Und als Dank für ihre außergewöhnliche persönliche Einsatzbereitschaft bei der Neugestaltung der Außenanlage und der Sanierung des Dorf-gemeinschaftshauses wurden Herr Norman Michel und Herr Ronny Burghausen mit einem Präsent bedacht.
Ronny Burghausen erhält hier ein „Dankeschön“ für seine Einsatzbereitschaft im Dorfgemeinschaftshaus
Im Namen des Ortschaftsrates wünsche ich allen ein gesundes und hoffentlich besseres neues Jahr 2022!
Hallo, ich bin kein Fraßdorfer, war als Kind aber oft bei den Großeltern Elly (1914-1997) und Kurt (1910-1971) Hahn, Nr. 33 a. Mein Ururgroßvater Ernst Pfau hatte bis 1944 in der Nr. 33 gelebt. Ich habe für meine Enkel ein Buch geschrieben, in dem auch Fraßdorfer Erinnerungen eine Rolle spielen. Die teile ich gern. Viele Grüße nach Anhalt. Roland Hahn Jena
so sieht das Haus in der Lindenstraße gegenwärtig aus….
Auszüge aus „Ich bin Anhaltiner. Kein Anhalter“ (von Roland Hahn)
In Fraßdorf war alles etwas kleiner und anders als in Quellendorf. Meine Großeltern hatten in der Lindenstraße 33a ein Haus aus den 30ern, für das Dorf ziemlich neu. Opa Kurt war eigentlich Schuhmachermeister und wurde im Dorf der Schuster genannt. (Das S mittendrin wurde zischend ausgesprochen wie ein doppeltes S.) Ab und an machte er auch noch Schuhe, hatte auf dem Dachboden in einer Kammer neben der Räucherkammer noch eine kleine Werkstatt. Da saß er auf einem dreibeinigen Holzhocker, schnitt nach Schablonen Leder zu, stanzte Löcher und vernähte und klebte Mokassins. Die wurden nur auf Bestellung gefertigt und waren ein kleiner Nebenverdienst. Denn sonst arbeitete Opa Kurt als Dreher beim Zementanlagenbau in Dessau. Es war eine Art Ritual, ihn abends vom Dessauer Bus gegenüber der Kneipe von Boths abzuholen. Ab und an gingen mein Vater und Opa Kurt in diese Kneipe, wo ich immer zu meinem Apfelsaft kam, der in einem besonders geformten Glas gebracht wurde. Neben der Kneipe gab es auch einen Laden, wo Opa Both oder die Frau des Kneipers Heinz Both verkauften. Dort holte ich oft im Auftrag vom Opa Zigarren. Meistens eine „Zwanzig-Pfenniger“, zu besonderen Tagen auch mal eine „Vierzig-Pfenniger“.

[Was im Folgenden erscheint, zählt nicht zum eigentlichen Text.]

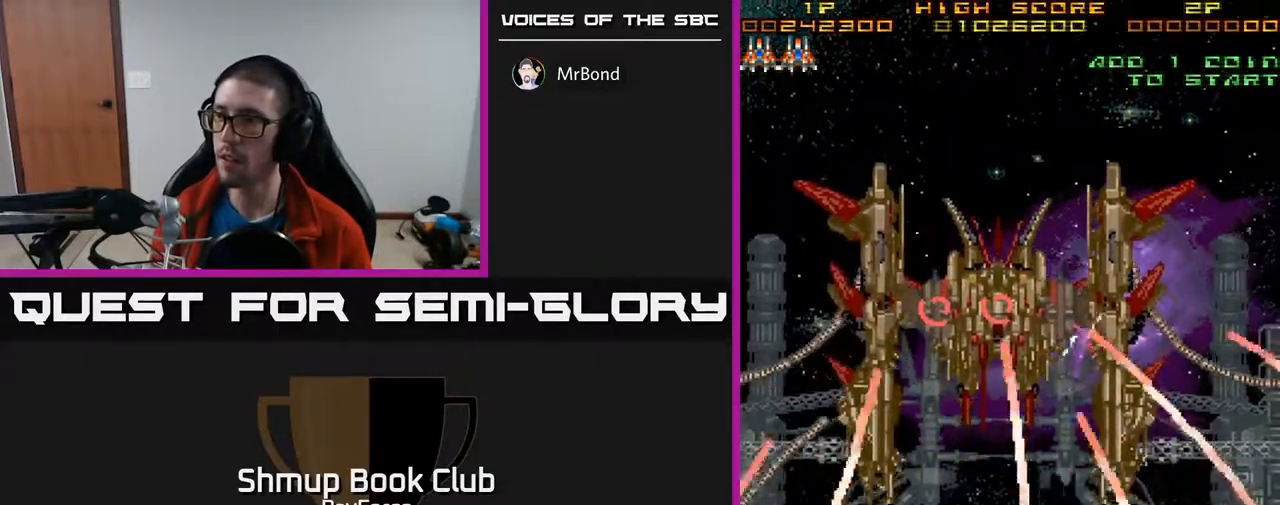
{"buttons": [], "right_stick": "center", "events": [[17, "DPAD_LEFT", "down"], [150, "DPAD_LEFT", "up"], [150, "DPAD_UP", "up"], [183, "DPAD_RIGHT", "down"], [233, "DPAD_RIGHT", "up"], [233, "DPAD_UP", "down"], [300, "DPAD_UP", "up"]]}
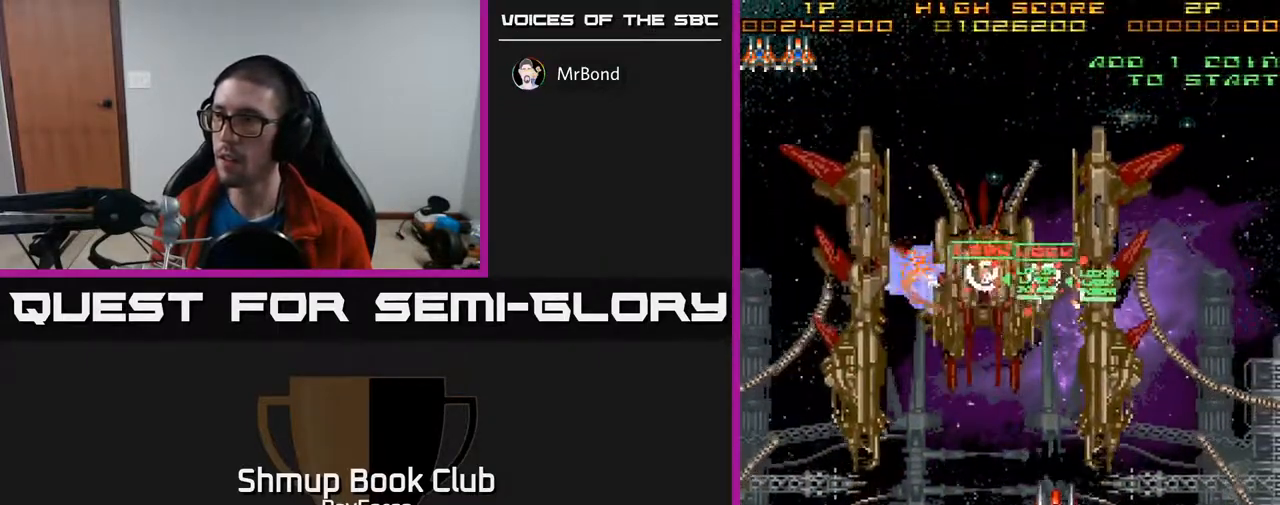
{"buttons": [], "right_stick": "center", "events": [[100, "DPAD_UP", "down"], [150, "DPAD_RIGHT", "down"], [200, "DPAD_UP", "up"], [217, "DPAD_RIGHT", "up"]]}
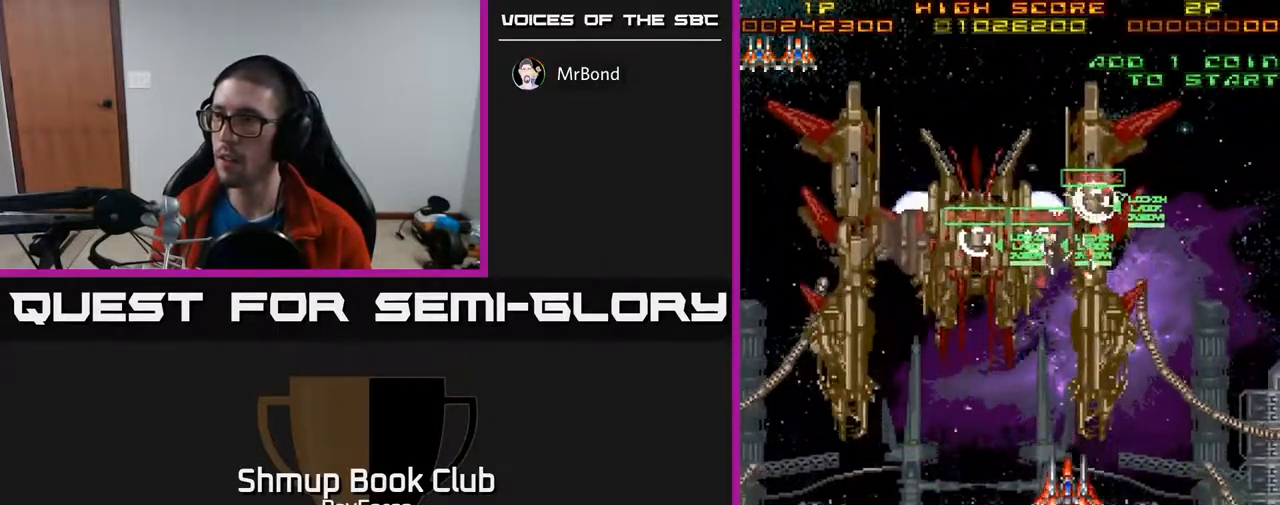
{"buttons": ["A", "X", "DPAD_DOWN"], "right_stick": "center", "events": [[67, "DPAD_RIGHT", "down"], [150, "DPAD_RIGHT", "up"], [200, "DPAD_UP", "down"], [300, "DPAD_UP", "up"], [333, "DPAD_RIGHT", "down"], [350, "DPAD_DOWN", "down"], [350, "X", "down"], [367, "DPAD_RIGHT", "up"], [383, "A", "down"], [483, "X", "up"], [500, "X", "down"]]}
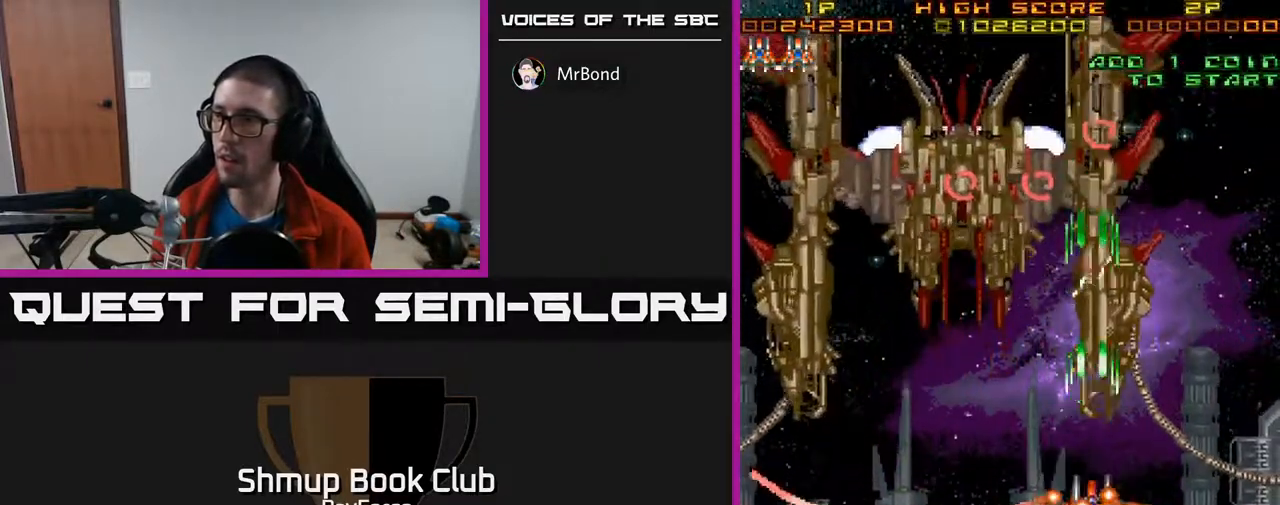
{"buttons": ["A"], "right_stick": "center", "events": [[33, "X", "up"], [50, "DPAD_RIGHT", "down"], [150, "DPAD_RIGHT", "up"], [183, "DPAD_LEFT", "down"], [250, "DPAD_DOWN", "up"], [267, "DPAD_DOWN", "down"], [300, "DPAD_LEFT", "up"], [333, "DPAD_DOWN", "up"]]}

Bis etwa Mitte der 60er gab es eine zweite Kneipe im Dorf, Hartges. Ich erinnere mich an eine wohnzimmerartige Gaststube. Neben dem Biertresen hing eine Art Sparbox mit vielen Einzelfächern, in eines steckte mein Opa manchmal ein Geldstück.

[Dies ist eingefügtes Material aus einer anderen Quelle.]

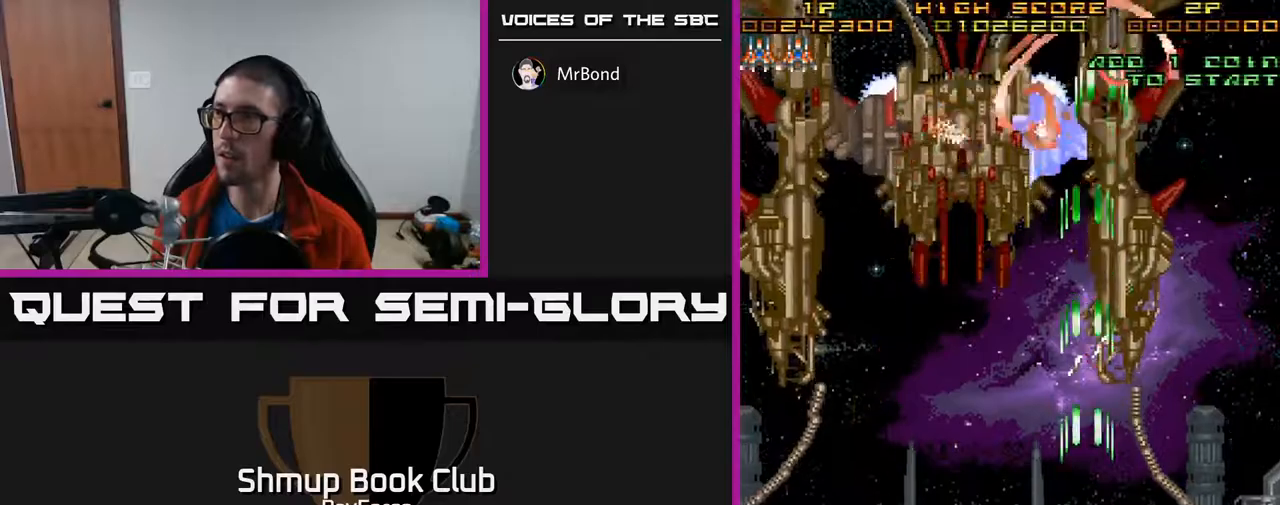
{"buttons": ["A"], "right_stick": "center", "events": []}
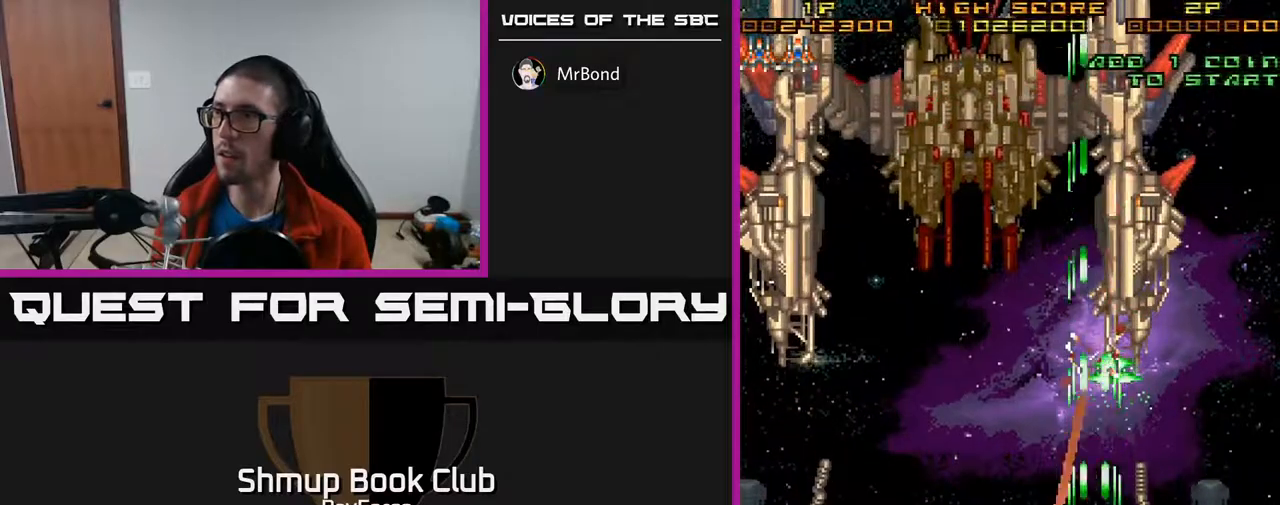
{"buttons": ["A"], "right_stick": "center", "events": [[250, "DPAD_RIGHT", "down"], [300, "DPAD_RIGHT", "up"]]}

Neben Hartges Kneipe gab es einen Dorfkonsum, in dem die Mutter meines Freundes und späteren Mitschülers Bernd Elze Verkäuferin war. Später zog der Dorfkonsum in die ehemalige Bäckerei um. Diese Bäckerei fand ich als Kind besonders toll. Vom Verkaufstisch aus konnte man dem Bäcker direkt zu schauen, wie er in einer etwas tiefer gelegenen „Grube“ die Brote oder Kuchenbleche in den Ofen schob. Die Wärme des Ofens war im Winter toll, die vielen Fliegen im Sommer oder die Wespen auf den Kuchen dagegen nicht.

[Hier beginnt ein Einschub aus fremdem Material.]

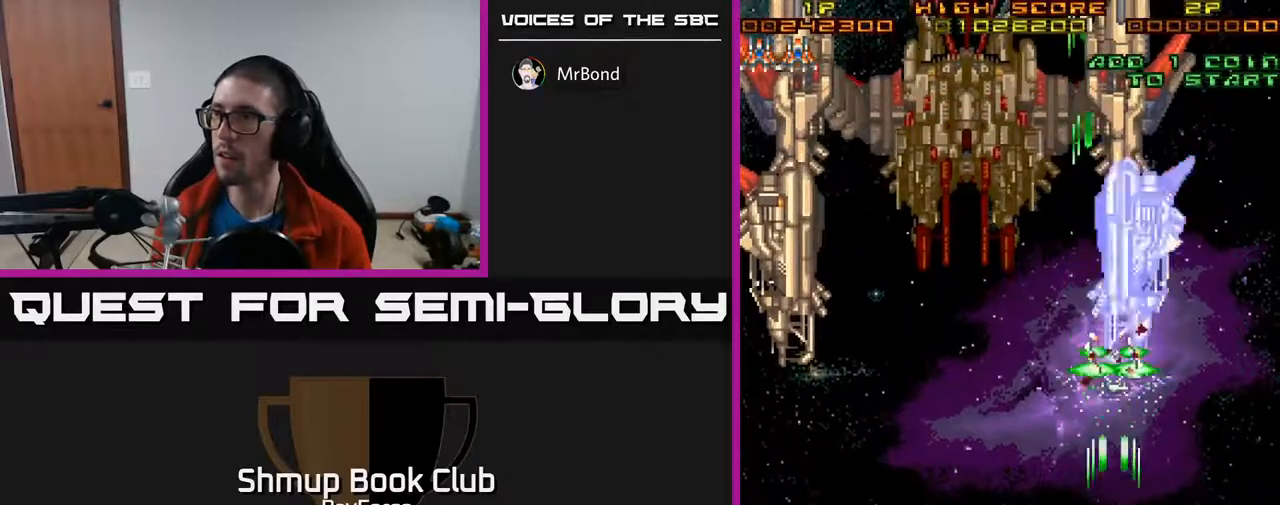
{"buttons": ["A", "DPAD_DOWN"], "right_stick": "center", "events": [[350, "DPAD_DOWN", "down"]]}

Die Bäckerei befand sich am Ende eines Platzes mit einem Kriegerdenkmal für die Kriege 1870/71 und 1914/18 aus einem Findling, auf dem wir gern herum kletterten. Rechts von der Bäckerei gab es einen Stellmacher und vorn an der Ecke hatte der Schmied Pätzelt seine Schmiede aus Backsteinen, mit großen Fenstern. Davor wurden Pferde mit neuen Hufeisen beschlagen. Wir Jungs schauten oft zu, wenn der Schmied das Eisen zum Glühen brachte, auf dem Amboss bearbeitete und das heiße Hufeisen unter Gezische und Gestank dem Pferd anpasste. Einmal durfte ich auch mit einem Hammer ein glühendes Stück Eisen bearbeiten, aber an das Ergebnis kann ich mich nicht erinnern. Es wird nicht toll gewesen sein.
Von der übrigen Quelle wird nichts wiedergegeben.